即便下雨,若在白天,撑伞的,披雨披的,临檐而站的也为数不上,都在或近或远地观看,即便有时北风寒风声呜咽,灯光下也总是人头攒动、人满为患。听一曲戏调,忘了单调忘了烦,个中滋味解衷肠;观一场剧演,调了味道脱了单,角度换另种体验;粉墨登场的或许是他,而主角却未必仅是台上的他,也给了一种美好憧憬,瞬间错觉,临时换班。

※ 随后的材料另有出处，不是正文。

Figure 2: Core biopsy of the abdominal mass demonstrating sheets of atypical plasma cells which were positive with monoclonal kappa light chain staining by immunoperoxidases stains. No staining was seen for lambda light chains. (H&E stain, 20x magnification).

雨雪总是上天的安排,而且仅仅是天气的景象,而通往心灵深处的是色味俱佳的长廊,是修菊种蓠的驿站,尽管途中有人离开,也有人上来,这种得失别离终不可免,而经历磨练从不择人,大道之上无富户穷家,可最终决定我们心态的,一定是内心的丰富,阅尽河山的豁然,这种修为,和“看山是山,看水是水”的兜兜转转,览后归于简单平淡,这种悟出似是不可抵挡,妙不可言。